**What you need to do**
Copy the entries exactly. Leave nothing out and add nothing.
** Opening Extracted data block **
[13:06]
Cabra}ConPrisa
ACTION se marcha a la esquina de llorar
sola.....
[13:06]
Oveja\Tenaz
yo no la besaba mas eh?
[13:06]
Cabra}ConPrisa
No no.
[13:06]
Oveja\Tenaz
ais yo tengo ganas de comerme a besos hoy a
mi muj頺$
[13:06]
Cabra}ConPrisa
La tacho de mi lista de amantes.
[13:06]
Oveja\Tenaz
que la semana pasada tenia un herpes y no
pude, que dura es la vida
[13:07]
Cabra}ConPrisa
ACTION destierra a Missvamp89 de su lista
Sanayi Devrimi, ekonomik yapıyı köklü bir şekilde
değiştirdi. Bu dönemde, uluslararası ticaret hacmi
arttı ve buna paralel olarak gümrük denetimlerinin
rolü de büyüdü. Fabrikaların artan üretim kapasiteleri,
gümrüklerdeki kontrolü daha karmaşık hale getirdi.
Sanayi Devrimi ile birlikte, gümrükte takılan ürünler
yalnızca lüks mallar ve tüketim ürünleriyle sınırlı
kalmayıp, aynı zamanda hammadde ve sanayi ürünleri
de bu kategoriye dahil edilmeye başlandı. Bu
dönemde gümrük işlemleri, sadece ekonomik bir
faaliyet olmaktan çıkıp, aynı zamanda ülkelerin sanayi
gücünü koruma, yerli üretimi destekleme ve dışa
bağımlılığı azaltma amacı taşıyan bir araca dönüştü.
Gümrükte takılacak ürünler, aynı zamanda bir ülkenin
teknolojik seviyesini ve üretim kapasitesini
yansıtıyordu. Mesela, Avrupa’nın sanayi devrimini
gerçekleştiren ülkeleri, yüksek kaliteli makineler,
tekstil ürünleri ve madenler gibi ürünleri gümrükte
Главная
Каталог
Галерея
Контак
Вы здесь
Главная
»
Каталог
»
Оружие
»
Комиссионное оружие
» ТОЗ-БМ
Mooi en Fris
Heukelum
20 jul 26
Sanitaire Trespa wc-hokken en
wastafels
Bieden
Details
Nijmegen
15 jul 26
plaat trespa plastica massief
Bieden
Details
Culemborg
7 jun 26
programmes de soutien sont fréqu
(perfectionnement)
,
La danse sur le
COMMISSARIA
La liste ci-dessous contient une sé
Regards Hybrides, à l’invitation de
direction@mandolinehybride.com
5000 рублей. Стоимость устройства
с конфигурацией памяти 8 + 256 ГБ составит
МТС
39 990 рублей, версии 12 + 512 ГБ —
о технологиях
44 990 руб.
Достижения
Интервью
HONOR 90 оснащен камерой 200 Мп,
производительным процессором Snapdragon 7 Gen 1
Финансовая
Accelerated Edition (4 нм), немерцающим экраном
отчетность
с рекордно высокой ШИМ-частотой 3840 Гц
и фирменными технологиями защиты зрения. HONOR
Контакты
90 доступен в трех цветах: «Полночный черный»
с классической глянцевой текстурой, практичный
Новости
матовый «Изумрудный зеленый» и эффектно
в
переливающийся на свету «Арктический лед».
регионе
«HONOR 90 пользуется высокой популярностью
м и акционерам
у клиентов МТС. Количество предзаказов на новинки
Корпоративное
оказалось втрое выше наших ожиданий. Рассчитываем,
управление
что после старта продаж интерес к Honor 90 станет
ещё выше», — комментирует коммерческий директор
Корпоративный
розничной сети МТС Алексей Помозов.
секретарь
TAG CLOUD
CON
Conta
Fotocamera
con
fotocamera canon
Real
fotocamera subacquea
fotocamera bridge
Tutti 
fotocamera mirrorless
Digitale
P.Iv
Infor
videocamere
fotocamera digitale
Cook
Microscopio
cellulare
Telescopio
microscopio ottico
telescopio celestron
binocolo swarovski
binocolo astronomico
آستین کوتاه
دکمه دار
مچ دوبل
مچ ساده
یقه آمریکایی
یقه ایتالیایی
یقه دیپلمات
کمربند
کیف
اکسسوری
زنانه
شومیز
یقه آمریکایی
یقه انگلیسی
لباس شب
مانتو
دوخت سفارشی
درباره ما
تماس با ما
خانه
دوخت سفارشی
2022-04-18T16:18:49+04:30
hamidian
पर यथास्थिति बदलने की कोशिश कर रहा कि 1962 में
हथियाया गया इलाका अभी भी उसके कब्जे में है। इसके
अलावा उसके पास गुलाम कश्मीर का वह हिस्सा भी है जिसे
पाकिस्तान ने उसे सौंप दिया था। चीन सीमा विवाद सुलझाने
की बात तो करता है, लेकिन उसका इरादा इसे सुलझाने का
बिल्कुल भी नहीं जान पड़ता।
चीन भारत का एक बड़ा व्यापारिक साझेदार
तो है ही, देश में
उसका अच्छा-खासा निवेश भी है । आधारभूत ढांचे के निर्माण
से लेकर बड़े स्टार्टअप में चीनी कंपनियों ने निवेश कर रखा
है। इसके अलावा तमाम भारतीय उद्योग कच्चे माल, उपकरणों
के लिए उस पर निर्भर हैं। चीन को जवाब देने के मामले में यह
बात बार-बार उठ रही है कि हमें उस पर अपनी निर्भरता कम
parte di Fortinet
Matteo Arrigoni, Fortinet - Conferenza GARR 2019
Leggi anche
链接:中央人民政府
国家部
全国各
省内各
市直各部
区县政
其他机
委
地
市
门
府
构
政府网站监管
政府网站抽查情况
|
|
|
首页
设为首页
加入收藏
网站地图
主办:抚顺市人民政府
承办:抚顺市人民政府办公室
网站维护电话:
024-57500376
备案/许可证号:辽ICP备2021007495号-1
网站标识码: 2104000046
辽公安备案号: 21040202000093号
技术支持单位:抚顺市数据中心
** Closing Extracted data block **
**Answer space**
[13:06]
Cabra}ConPrisa
ACTION se marcha a la esquina de llorar
sola.....
[13:06]
Oveja\Tenaz
yo no la besaba mas eh?
[13:06]
Cabra}ConPrisa
No no.
[13:06]
Oveja\Tenaz
ais yo tengo ganas de comerme a besos hoy a
mi muj頺$
[13:06]
Cabra}ConPrisa
La tacho de mi lista de amantes.
[13:06]
Oveja\Tenaz
que la semana pasada tenia un herpes y no
pude, que dura es la vida
[13:07]
Cabra}ConPrisa
ACTION destierra a Missvamp89 de su lista
Sanayi Devrimi, ekonomik yapıyı köklü bir şekilde
değiştirdi. Bu dönemde, uluslararası ticaret hacmi
arttı ve buna paralel olarak gümrük denetimlerinin
rolü de büyüdü. Fabrikaların artan üretim kapasiteleri,
gümrüklerdeki kontrolü daha karmaşık hale getirdi.
Sanayi Devrimi ile birlikte, gümrükte takılan ürünler
yalnızca lüks mallar ve tüketim ürünleriyle sınırlı
kalmayıp, aynı zamanda hammadde ve sanayi ürünleri
de bu kategoriye dahil edilmeye başlandı. Bu
dönemde gümrük işlemleri, sadece ekonomik bir
faaliyet olmaktan çıkıp, aynı zamanda ülkelerin sanayi
gücünü koruma, yerli üretimi destekleme ve dışa
bağımlılığı azaltma amacı taşıyan bir araca dönüştü.
Gümrükte takılacak ürünler, aynı zamanda bir ülkenin
teknolojik seviyesini ve üretim kapasitesini
yansıtıyordu. Mesela, Avrupa’nın sanayi devrimini
gerçekleştiren ülkeleri, yüksek kaliteli makineler,
tekstil ürünleri ve madenler gibi ürünleri gümrükte
Главная
Каталог
Галерея
Контак
Вы здесь
Главная
»
Каталог
»
Оружие
»
Комиссионное оружие
» ТОЗ-БМ
Mooi en Fris
Heukelum
20 jul 26
Sanitaire Trespa wc-hokken en
wastafels
Bieden
Details
Nijmegen
15 jul 26
plaat trespa plastica massief
Bieden
Details
Culemborg
7 jun 26
programmes de soutien sont fréqu
(perfectionnement)
,
La danse sur le
COMMISSARIA
La liste ci-dessous contient une sé
Regards Hybrides, à l’invitation de
direction@mandolinehybride.com
5000 рублей. Стоимость устройства
с конфигурацией памяти 8 + 256 ГБ составит
МТС
39 990 рублей, версии 12 + 512 ГБ —
о технологиях
44 990 руб.
Достижения
Интервью
HONOR 90 оснащен камерой 200 Мп,
производительным процессором Snapdragon 7 Gen 1
Финансовая
Accelerated Edition (4 нм), немерцающим экраном
отчетность
с рекордно высокой ШИМ-частотой 3840 Гц
и фирменными технологиями защиты зрения. HONOR
Контакты
90 доступен в трех цветах: «Полночный черный»
с классической глянцевой текстурой, практичный
Новости
матовый «Изумрудный зеленый» и эффектно
в
переливающийся на свету «Арктический лед».
регионе
«HONOR 90 пользуется высокой популярностью
м и акционерам
у клиентов МТС. Количество предзаказов на новинки
Корпоративное
оказалось втрое выше наших ожиданий. Рассчитываем,
управление
что после старта продаж интерес к Honor 90 станет
ещё выше», — комментирует коммерческий директор
Корпоративный
розничной сети МТС Алексей Помозов.
секретарь
TAG CLOUD
CON
Conta
Fotocamera
con
fotocamera canon
Real
fotocamera subacquea
fotocamera bridge
Tutti 
fotocamera mirrorless
Digitale
P.Iv
Infor
videocamere
fotocamera digitale
Cook
Microscopio
cellulare
Telescopio
microscopio ottico
telescopio celestron
binocolo swarovski
binocolo astronomico
آستین کوتاه
دکمه دار
مچ دوبل
مچ ساده
یقه آمریکایی
یقه ایتالیایی
یقه دیپلمات
کمربند
کیف
اکسسوری
زنانه
شومیز
یقه آمریکایی
یقه انگلیسی
لباس شب
مانتو
دوخت سفارشی
درباره ما
تماس با ما
خانه
دوخت سفارشی
2022-04-18T16:18:49+04:30
hamidian
पर यथास्थिति बदलने की कोशिश कर रहा कि 1962 में
हथियाया गया इलाका अभी भी उसके कब्जे में है। इसके
अलावा उसके पास गुलाम कश्मीर का वह हिस्सा भी है जिसे
पाकिस्तान ने उसे सौंप दिया था। चीन सीमा विवाद सुलझाने
की बात तो करता है, लेकिन उसका इरादा इसे सुलझाने का
बिल्कुल भी नहीं जान पड़ता।
चीन भारत का एक बड़ा व्यापारिक साझेदार
तो है ही, देश में
उसका अच्छा-खासा निवेश भी है । आधारभूत ढांचे के निर्माण
से लेकर बड़े स्टार्टअप में चीनी कंपनियों ने निवेश कर रखा
है। इसके अलावा तमाम भारतीय उद्योग कच्चे माल, उपकरणों
के लिए उस पर निर्भर हैं। चीन को जवाब देने के मामले में यह
बात बार-बार उठ रही है कि हमें उस पर अपनी निर्भरता कम
parte di Fortinet
Matteo Arrigoni, Fortinet - Conferenza GARR 2019
Leggi anche
链接:中央人民政府
国家部
全国各
省内各
市直各部
区县政
其他机
委
地
市
门
府
构
政府网站监管
政府网站抽查情况
|
|
|
首页
设为首页
加入收藏
网站地图
主办:抚顺市人民政府
承办:抚顺市人民政府办公室
网站维护电话:
024-57500376
备案/许可证号:辽ICP备2021007495号-1
网站标识码: 2104000046
辽公安备案号: 21040202000093号
技术支持单位:抚顺市数据中心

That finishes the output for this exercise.